Records supplied:
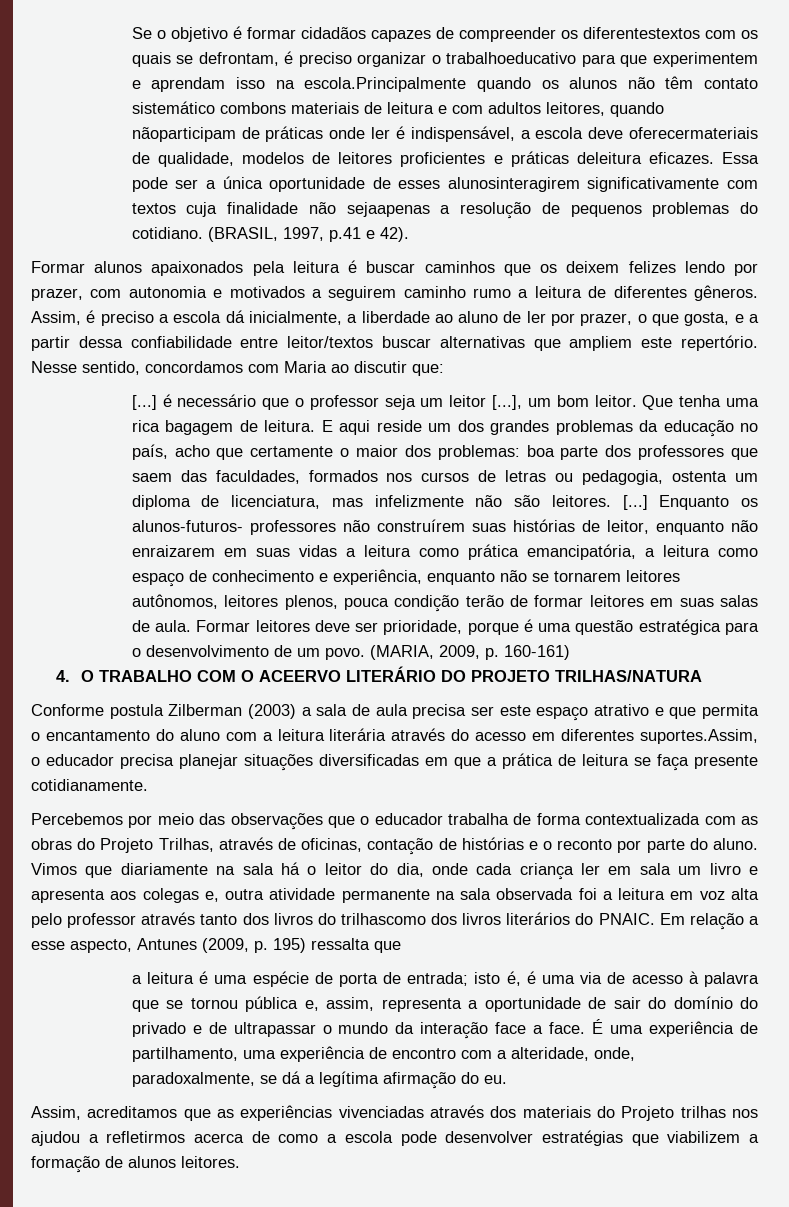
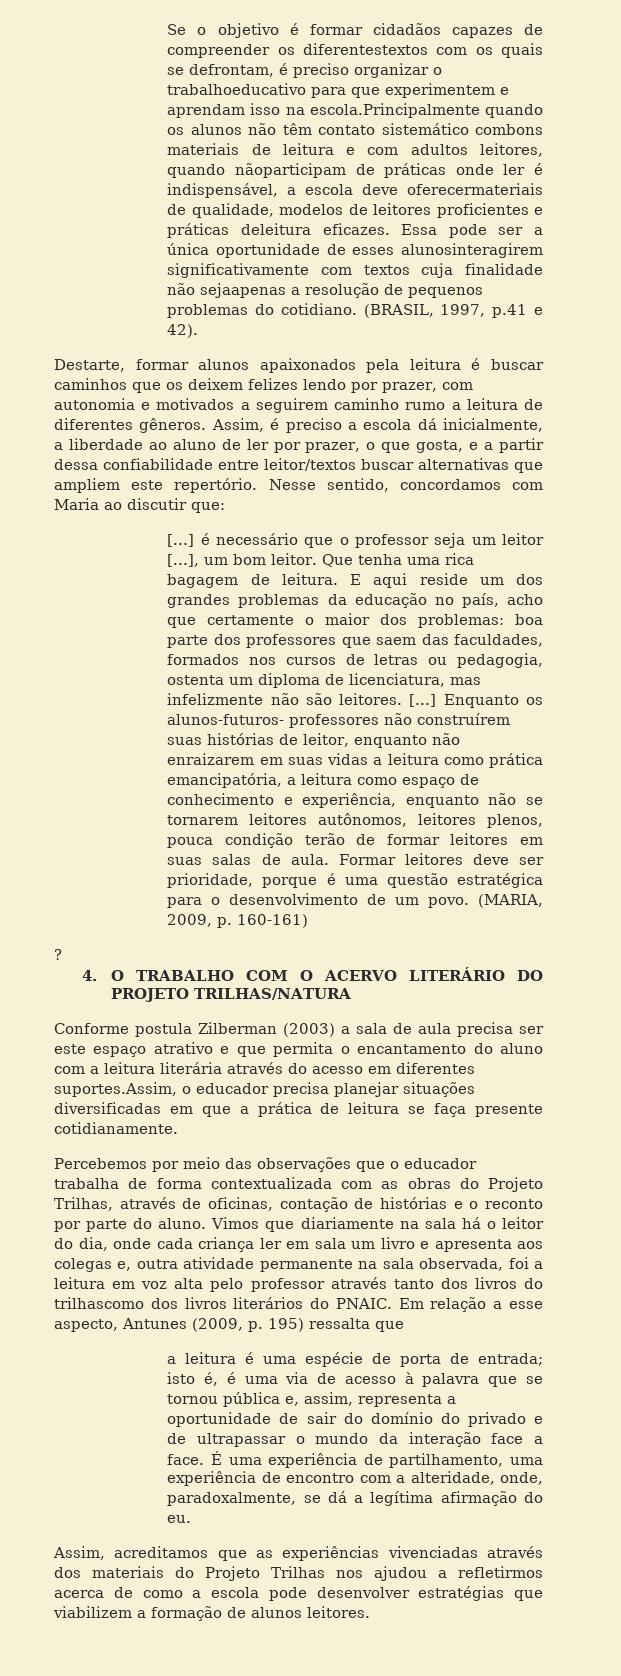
[31,261,85,273] Formar -> [54,359,189,372] Destarte, formar
(570, 652) none -> [54,949,62,960] // ?
[259,670,342,682] ACEERVO -> [323,970,397,981] ACERVO
[496,888,574,900] observada -> [419,1258,504,1271] observada,
[680,1106,726,1118] trilhas -> [271,1566,325,1578] Trilhas

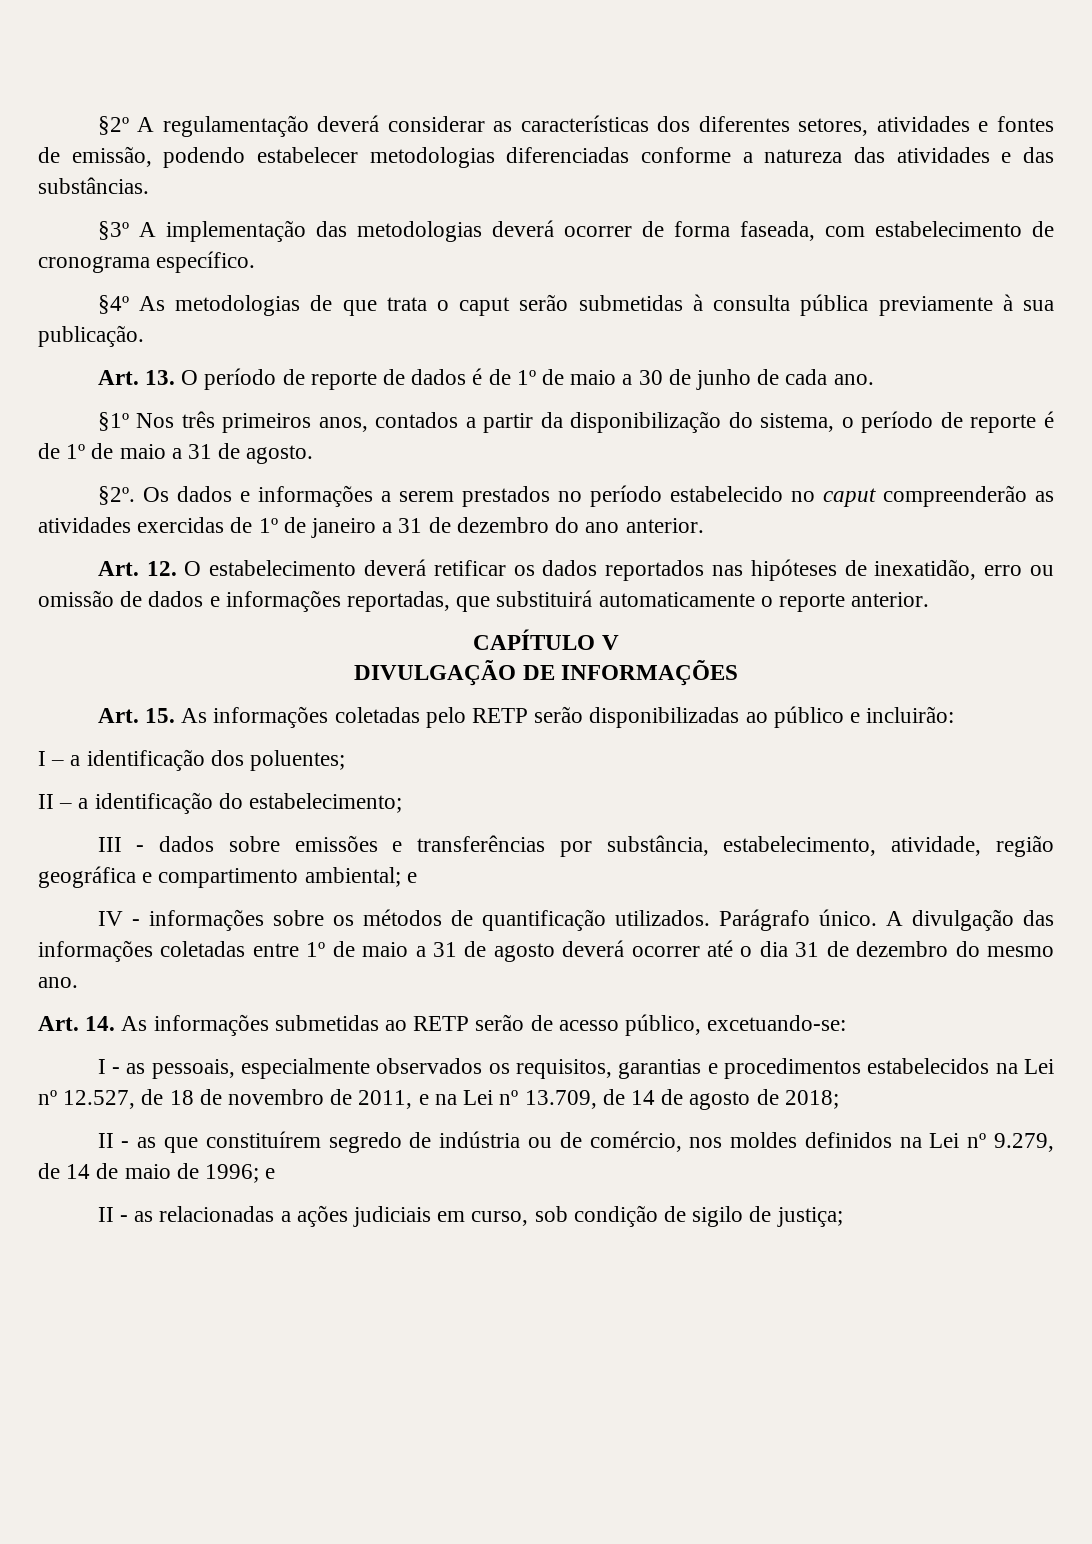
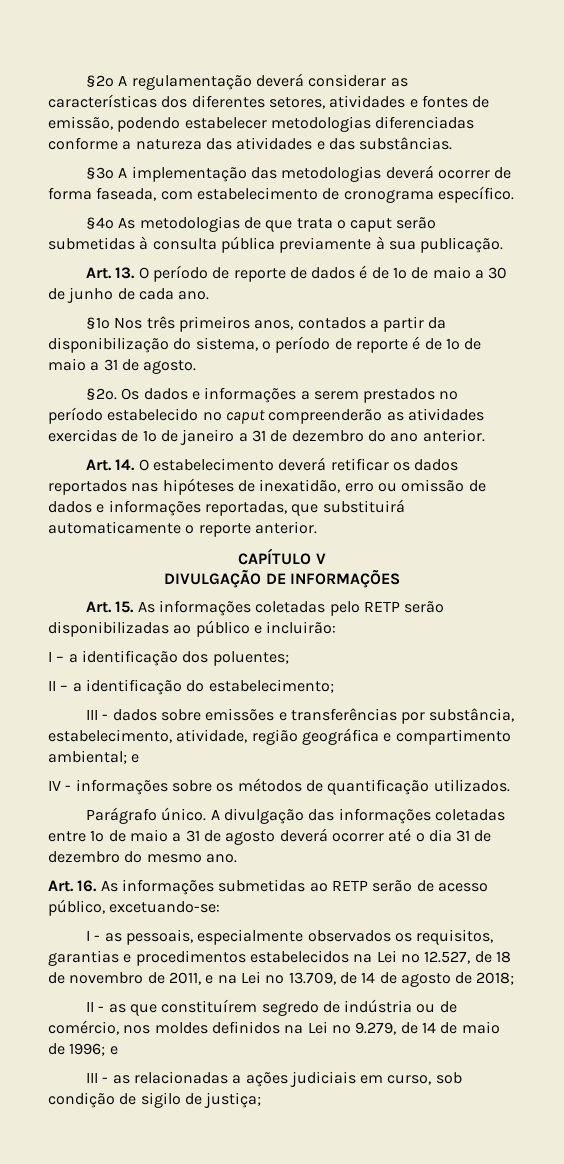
[146,561,177,576] 12. -> [115,459,136,471] 14.
(710, 918) none -> (510, 785) //
[85,1016,116,1031] 14. -> [77,880,98,892] 16.
[97,1207,114,1222] II -> [85,1072,98,1083] III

Work to complete: Within the records, count the lines that include the word "none". Answer with the number only.

Result of this task: 2